Trafik kazalarında kaybettiğimiz masum insanlarımızın sayısı her geçen gün, maalesef, artmaktadır.
Çoğu kazalara başlıca sebebin aşırı sürat olduğu saptanmıştır.
Kuzey Kıbrısın bir ucundan bir ucuna , en fazla iki ikibuçuk saatte ulaşılabildiği halde çoğu sürücüler aşırı sürate başvurark bu mesafeyi en kısa zamanda katetmeye çalışmaktadır. Düşünseler, kazanacakları azami 15-20-30 dakika için hem kendi canlarını , hem de başkalarının canlarını tehlikeye atmaya değer mi?
Ana yollara, otoban mı ne derseniz deyiniz, yerleştirilen kameralar bir işe yaradı mı?
Kazalar azaldı mı ? Hayır.
Ülkemizde artmakta olan trafik kazalarını önlemek için değişik öneriler yapılmış, toplantılarda ve panellerle tartışmalar açılmıştır.
Ancak, dün işittiğim ciddi bir öneri hiç ele alınmamıştır.
Yollara bariyerler kurmak da bu soruna çözüm olmayacak diyen aile dostumuz, doktorumuz, dahiliye uzmanı, eski milletvekili, Dr. Altan Yavuzla sohbetimizde, çok yerinde bir fikir ve öneri işittim.
Kuzey Kıbrısın kapsadığı alanda, baştan başa, “azami sürat limiti 65’e çekilsin” diyor Dr. Yavuz ve ilave ediyor, “ 65 kilometre saatte seyreden bir araba kaza yapsa dahi, en çok bir veya iki takla atıp duracaktır. Fakat, 100-130-150 ve yukarısında koşan bir vasıta3-4 takla atabilir, barierleri aşabilir, refüjü atlayabilir ve karşıdan gelen masum sürücüleri de hayatından edebilir. Son günlerde yaşanan kazada 4 canın gitmesi gibi. Meclisimizde bu konuyu ele alıp, yasa geçirilse ve uygulamaya konsa, emin olunuz ki herhangi bir kazada bu kadar can kaybı olmayacaktır. Şehirler, kasabalar , köyler içinde, okul ve hastane yakınlarında azami sürat 30-40-50 de olabilir. Ancak, her yolda 65 sınırı getirilirse, sürücüler de uyarsa, kazalar azalabilir, ölümle sonuçlananlar da asgariye indirilmiş olur”.

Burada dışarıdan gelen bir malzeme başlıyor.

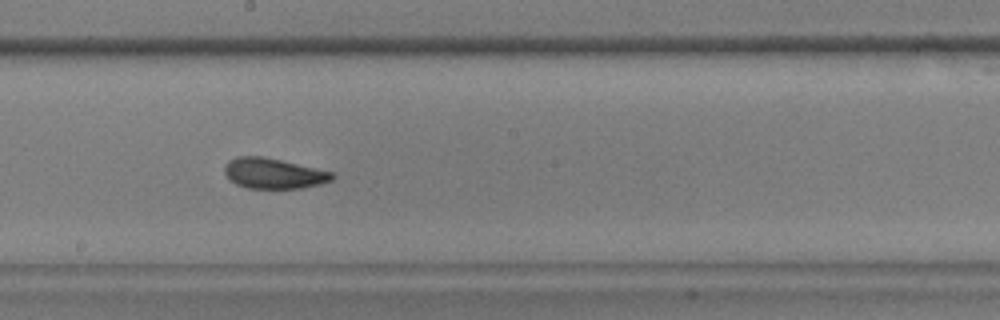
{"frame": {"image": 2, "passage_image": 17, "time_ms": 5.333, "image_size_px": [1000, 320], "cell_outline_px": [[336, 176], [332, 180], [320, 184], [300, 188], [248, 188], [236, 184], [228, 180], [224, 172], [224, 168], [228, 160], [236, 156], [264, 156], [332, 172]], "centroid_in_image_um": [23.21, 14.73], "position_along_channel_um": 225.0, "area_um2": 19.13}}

Bu akılcıl fikri, Sönmezliler Ocağında konu ettim. Hazır bulunanların çoğu destek verdi. Ve, “keşke uygulansa ve ilaveten uymayanlara da caydırıcı cezalar kesilse” dedi.
Neden denenmesin? Denense fena mı olur? Ne kaybedilir?
Acelecilik, aşırı sürat, dikkatsiz sürüş, araç kullanırken cep telefonu ve tablet kullanmamak da çok önemlidir. Kullananlar en ağır cezalara çarptırılsa, belki trafikte can kayıpları azalmış olur.
Trafik kazalarını önleme derneği de bu 65 lik öneriyi ciddiyetle ele alsa, milletvekillerimize, trafikten sorumlulara anlatsa faydalı olmaz mı?
Radarlar, Kameralar denendi. O kameralar ki Güney Kıbrısta ve dünyanın hiçbir yerinde kullanılmıyor, çok işe yaradı mı?
İnşallah bu öneri ele alınır ve uygulamaya konur. Birkaç aylığına bir denense , kim ne kaybeder?
Acele işleri olanlar birkaç dakika mı kaybedecek? Varsın kaybetsin. Canları kaybetmekten daha iyi değil mi?
Hem 65 uygulansa, emin olunuz ki trafik akışı da rahatlayacaktır.
KKTC küçük bir coğrafya. Her sürücü sabırla ve aşırı sürat yapmadan seyahat ederse, alkol aldıktan sonra direksiyon başına geçmezse, araç kullanırken cep telefonu ile dikkatini dağıtmazsa ve 65 limite uyarsa her ay trafiğe bu kadar can kurban edilmez diyen Dr. Altan Yavuz’a hak vermemek elde değil.
İnşallah, ilgililer bu yazıyı okur ve öneriyi ciddiyetle ele alır.